::: Data extracts :::

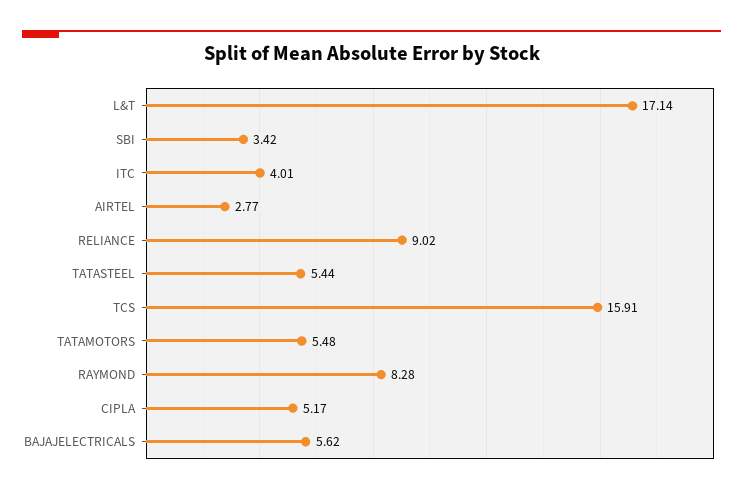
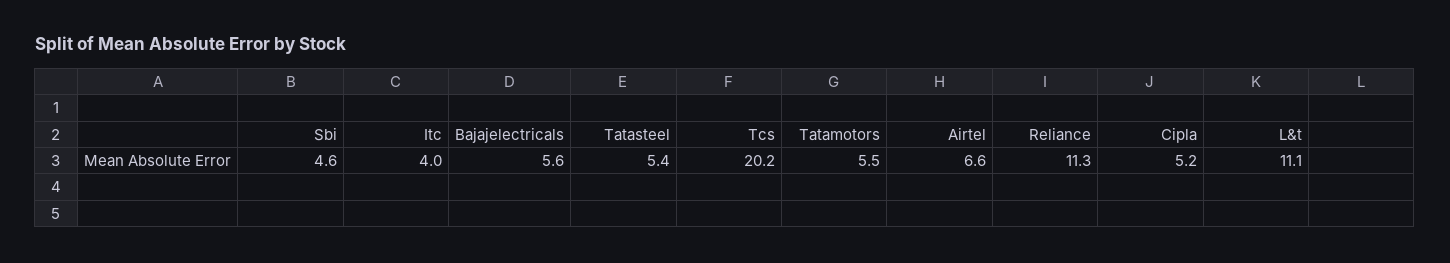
L&T: 17.14 -> 11.1
SBI: 3.42 -> 4.6
AIRTEL: 2.77 -> 6.6
RELIANCE: 9.02 -> 11.3
TCS: 15.91 -> 20.2
RAYMOND: 8.28 -> none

:::

Omit the images and transcribe all of the records above word for word.

L&T: 17.14 -> 11.1
SBI: 3.42 -> 4.6
AIRTEL: 2.77 -> 6.6
RELIANCE: 9.02 -> 11.3
TCS: 15.91 -> 20.2
RAYMOND: 8.28 -> none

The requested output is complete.